2. Exercises to increase muscle strength

These exercises help the elderly improve muscles, thereby supporting and protecting joints. Weight training is an example of a muscle strengthening exercise. Remember to avoid exercising the same muscle groups for two consecutive days. Rest one day between exercises, if you have pain or swelling in the joints should take an additional 1.2 days.

Note that not all elderly people can practice weights, need to choose exercises, the weight of the weights is suitable for each person's health. A coach or an expert should be advised to avoid accidents during training.

Picture 3 of 4 exercises to help the elderly reduce musculoskeletal pain
Elderly weightlifters should have the guidance of experts to avoid injury to the body.

3. Exercises to increase endurance

Endurance exercises can improve cardiovascular health, help older people control their weight and improve endurance and provide more energy.

Exercises that can increase endurance with low intensity include:

  1. Walking : Walking is a gentle form of exercise that can help regulate the body, improve bones and joints. Older people should choose suitable shoes when walking and supplementing with water. Remember to walk slowly and then speed up when possible.
  2. Bicycling : Older people who have joint problems also have a risk of cardiovascular disease. So it is important to keep your heart as healthy as possible. Riding on the spot is a safe way to help improve joints and the heart.

Picture 4 of 4 exercises to help the elderly reduce musculoskeletal pain
Cycling is a good form of exercise for joints and cardiovascular system of the elderly.(Illustration).

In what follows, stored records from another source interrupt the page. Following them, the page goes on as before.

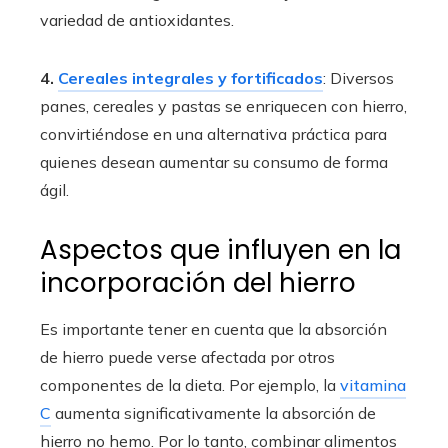
variedad de antioxidantes.
4.
Cereales integrales y fortificados
: Diversos
panes, cereales y pastas se enriquecen con hierro,
convirtiéndose en una alternativa práctica para
quienes desean aumentar su consumo de forma
ágil.
Aspectos que influyen en la
incorporación del hierro
Es importante tener en cuenta que la absorción
de hierro puede verse afectada por otros
componentes de la dieta. Por ejemplo, la
vitamina
C
aumenta significativamente la absorción de
hierro no hemo. Por lo tanto, combinar alimentos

  1. Swimming: Water helps support body weight so underwater activities like swimming may not have a strong impact on the joints. Swimming can increase flexibility, expand the range of motion and regulate breathing. In addition, it can also reduce stress and stiffness.

4. Other activities

Any type of movement, even small, can contribute to improving muscle - bone - joints. Everyday activities like gardening, cooking and walking the dog also have a significant impact on health.

The note when campaigning

Maintain regularly : Elderly people need regular exercise to achieve good results. If there are uncomfortable days, adjust the intensity accordingly.

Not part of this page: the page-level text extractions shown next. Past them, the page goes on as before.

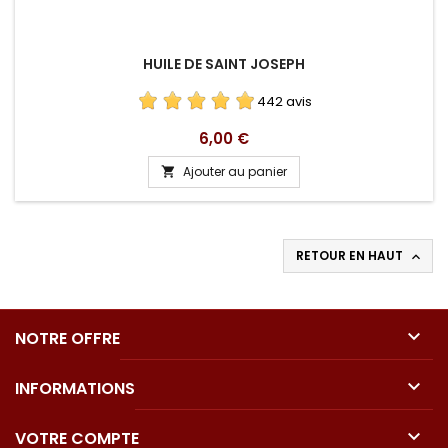
HUILE DE SAINT JOSEPH
442 avis
Prix
6,00 €
Ajouter au panier

RETOUR EN HAUT


NOTRE OFFRE

INFORMATIONS

VOTRE COMPTE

Choose comfortable exercise: The following methods can help older people to exercise more comfortably with less risk of injury:

  1. Choose the right shoes to protect your feet and ensure comfort.
  2. Use non-slip yoga mats.
  3. Wear comfortable clothes that sweat quickly.
  4. Listening to music can provide motivation for practice and relaxation.

Diverse exercises: Should combine many different exercises to avoid boredom as well as to avoid making a certain muscle - bone - joints work excessively. For example, you can do yoga 2 times / week, weight training 1 times / week, cycling 1 time / week.

Adjust exercises by symptoms: If the body is not comfortable, can reduce the intensity of exercise. Intermingle high-intensity exercises with light exercises.

Listen to the body: In addition to maintaining physical activity, the elderly should also pay attention to avoid injury or discomfort. You should practice at a gradually increasing pace so that your body gets used to the intensity of the training. If exercise causes discomfort or any other health problem, stop and reduce the intensity. Rest when needed.

Nutritional supplement: In addition to exercise, nutritional supplements with calcium-rich foods such as milk, cheese, sardines, kale, fillet, etc. will help improve bone and joint, easy for movement.

Working with a physical therapist: Working with a physical therapist can be helpful in developing safe and appropriate exercise routines.